The National History Center’s Congressional Briefing on the Ebola Epidemic

What can historians contribute to the policy debate about the Ebola epidemic in West Africa? Quite a lot, it turns out. On November 17, the National History Center sponsored a congressional briefing titled “Historical Perspectives on the Ebola Epidemic and the African Health Crisis.” Three distinguished historians of medicine in Africa—Randall Packard of Johns Hopkins University, Gregg Mitman of the University of Wisconsin-Madison, and Julie Livingston of NYU and Rutgers University—spoke at the briefing. They did what historians do best—historicize and contextualize a subject. They simultaneously sought to dispel the ignorance and hysteria that surrounds Ebola and point out that the epidemic is a symptom of a much more serious and widespread African public health crisis.

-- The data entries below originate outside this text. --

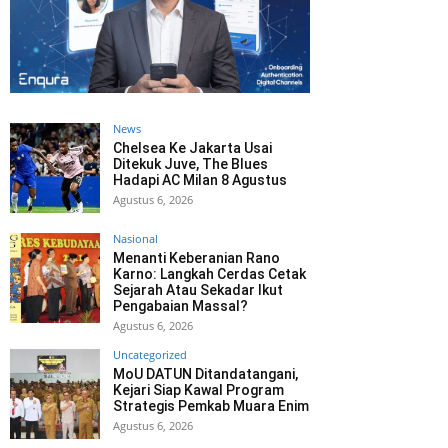
News
Chelsea Ke Jakarta Usai
Ditekuk Juve, The Blues
Hadapi AC Milan 8 Agustus
Agustus 6, 2026
Nasional
Menanti Keberanian Rano
Karno: Langkah Cerdas Cetak
Sejarah Atau Sekadar Ikut
Pengabaian Massal?
Agustus 6, 2026
Uncategorized
MoU DATUN Ditandatangani,
Kejari Siap Kawal Program
Strategis Pemkab Muara Enim
Agustus 6, 2026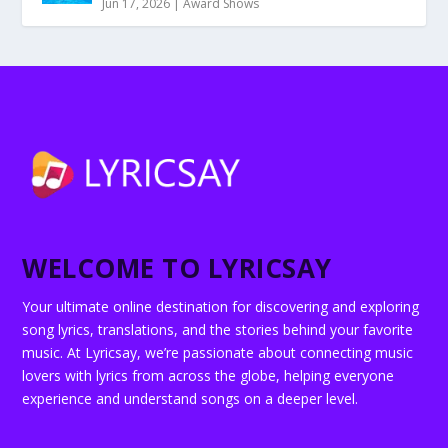
Jun 17, 2026
|
Award Shows
WELCOME TO LYRICSAY
Your ultimate online destination for discovering and exploring
song lyrics, translations, and the stories behind your favorite
music. At Lyricsay, we’re passionate about connecting music
lovers with lyrics from across the globe, helping everyone
experience and understand songs on a deeper level.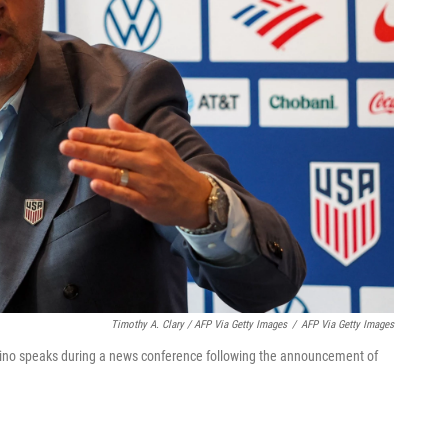
Timothy A. Clary / AFP Via Getty Images
/
AFP Via Getty Images
ino speaks during a news conference following the announcement of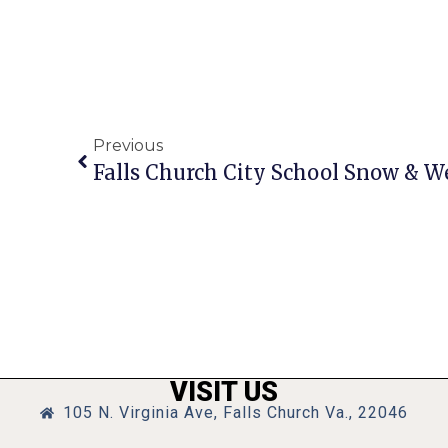
Previous
Falls Church City School Snow & W
VISIT US
105 N. Virginia Ave, Falls Church Va., 22046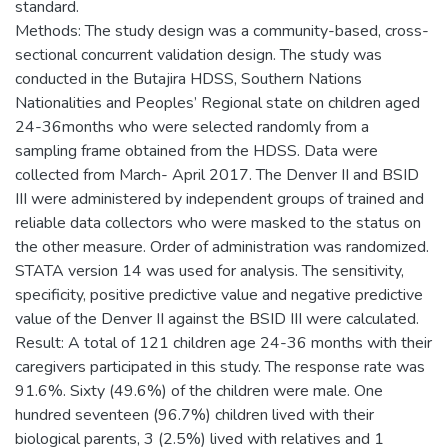
standard.
Methods: The study design was a community-based, cross-
sectional concurrent validation design. The study was
conducted in the Butajira HDSS, Southern Nations
Nationalities and Peoples’ Regional state on children aged
24-36months who were selected randomly from a
sampling frame obtained from the HDSS. Data were
collected from March- April 2017. The Denver II and BSID
III were administered by independent groups of trained and
reliable data collectors who were masked to the status on
the other measure. Order of administration was randomized.
STATA version 14 was used for analysis. The sensitivity,
specificity, positive predictive value and negative predictive
value of the Denver II against the BSID III were calculated.
Result: A total of 121 children age 24-36 months with their
caregivers participated in this study. The response rate was
91.6%. Sixty (49.6%) of the children were male. One
hundred seventeen (96.7%) children lived with their
biological parents, 3 (2.5%) lived with relatives and 1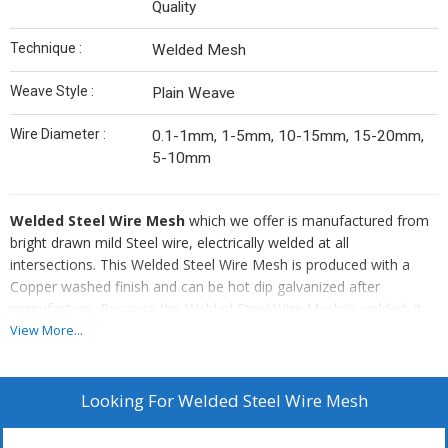
Quality
Technique :
Welded Mesh
Weave Style :
Plain Weave
Wire Diameter :
0.1-1mm, 1-5mm, 10-15mm, 15-20mm,
5-10mm
Welded Steel Wire Mesh
which we offer is manufactured from
bright drawn mild Steel wire, electrically welded at all
intersections. This Welded Steel Wire Mesh is produced with a
Copper washed finish and can be hot dip galvanized after
manufacture. Because the Welded Steel Wire Mesh is welded, it
can be cut or bent to the shapes required without the wires falling
View More...
apart and forms its own selvage when cut flush.
Details Of Welded Steel Wire Mesh :
Looking For
Welded Steel Wire Mesh
Weld mesh is available in panels in a variety of wire diameters
and meshes up to 8"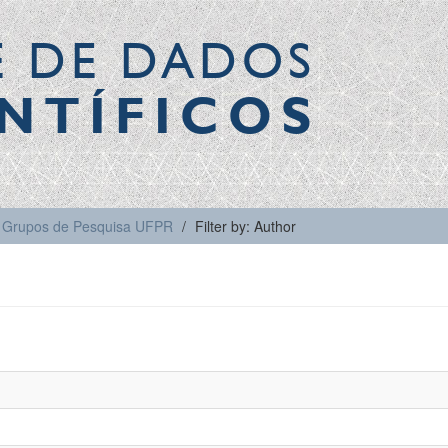
E DE DADOS
NTÍFICOS
Grupos de Pesquisa UFPR
Filter by: Author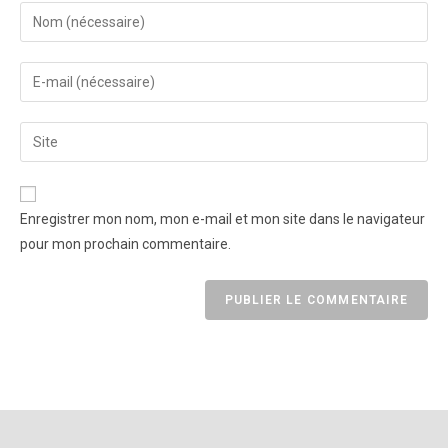
Enregistrer mon nom, mon e-mail et mon site dans le navigateur
pour mon prochain commentaire.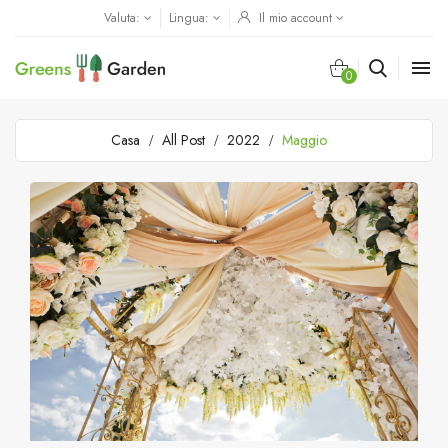
Valuta:
Lingua:
Il mio account

0
Casa
All Post
2022
Maggio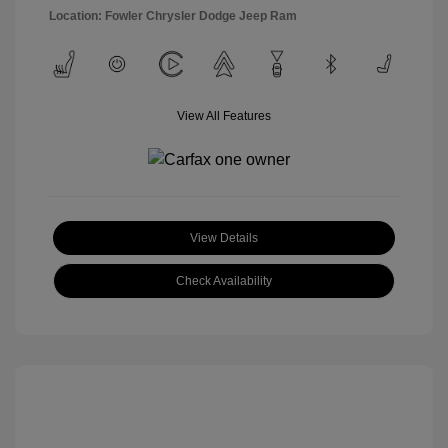
Location: Fowler Chrysler Dodge Jeep Ram
View All Features
View Details
Check Availability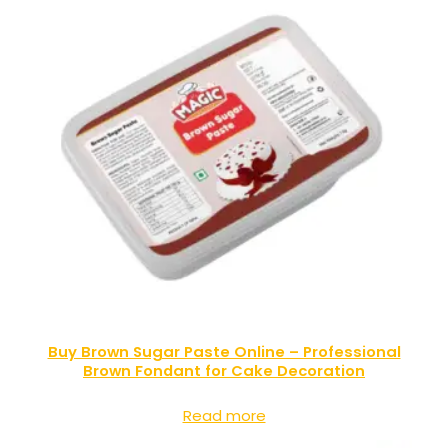
Buy Brown Sugar Paste Online – Professional
Brown Fondant for Cake Decoration
Read more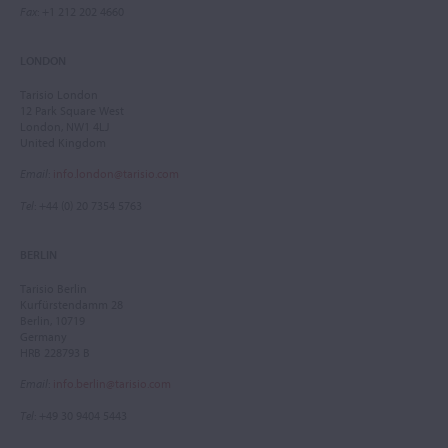
Fax
: +1 212 202 4660
LONDON
Tarisio London
12 Park Square West
London, NW1 4LJ
United Kingdom
Email
:
info.london@tarisio.com
Tel
: +44 (0) 20 7354 5763
BERLIN
Tarisio Berlin
Kurfürstendamm 28
Berlin, 10719
Germany
HRB 228793 B
Email
:
info.berlin@tarisio.com
Tel
: +49 30 9404 5443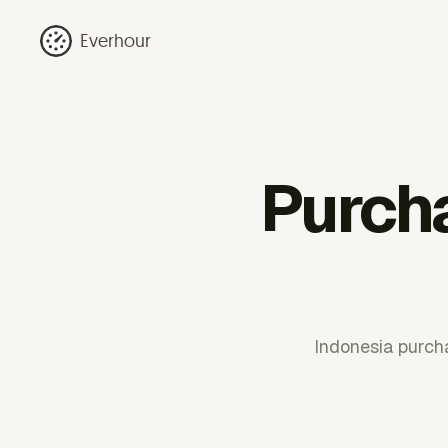
Everhour
Purcha
Indonesia purch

Dane Kennedy opens the briefing. The speakers are, from left to right, Gregg Mitman, Randall Packard, and Julie Livingston.

Dane Kennedy opens the briefing. The speakers are, from left to right, Gregg Mitman, Randall Packard, and Julie Livingston.

Randall Packard opened the session with an overview of the African health crisis. He pointed out that the UN recommends 23 health care workers per 10,000 people, yet the average proportion across Africa is 13 per 10,000. Prior to the outbreak of the Ebola epidemic, Liberia had just one physician for every 10,000 people. The economic “structural adjustments” that the World Bank and other international agencies required of African countries in recent decades have devastated their funding for public health. While global health initiatives focus on infectious diseases such as malaria and AIDS, the vast majority of Africans die from non-communicable diseases.

Gregg Mitman, who has conducted extensive field research in Liberia, focused on the “ecology of fear” that has afflicted both Africans and the West. Among Africans, it is manifested in a deep distrust of health care facilities and doctors. This distrust, Mitman stressed, is not irrational: it is rooted in a history of biomedical experimentation and poor health services. In the West, too, this “ecology of fear” has a history, one that derives from West Africa’s reputation as “the white man’s grave.” In both cases, such fears are counterproductive. Africans’ reluctance to seek medical treatment and the West’s talk of travel bans and quarantines undermine efforts to contain and combat Ebola.

Finally, Julie Livingston turned our attention to those non-communicable diseases that pose the greatest threat to public health in Africa. The incidence of cancer, heart disease, diabetes, and other “modern” afflictions has skyrocketed among Africans in recent decades. Yet most African countries lack the basic health care infrastructure needed to screen, diagnose, and treat these diseases. Combined with the continued prevalence of infectious diseases like malaria and AIDS—and now Ebola—Africans assume a double medical burden.

The three panelists agreed that the key lesson to be drawn from the Ebola epidemic is the need to strengthen Africa’s public health infrastructure. As Paul Farmer has put it, Africa needs medical staff, stuff, space, and systems. If the global health community wants to control future epidemics, it needs to invest in this infrastructure.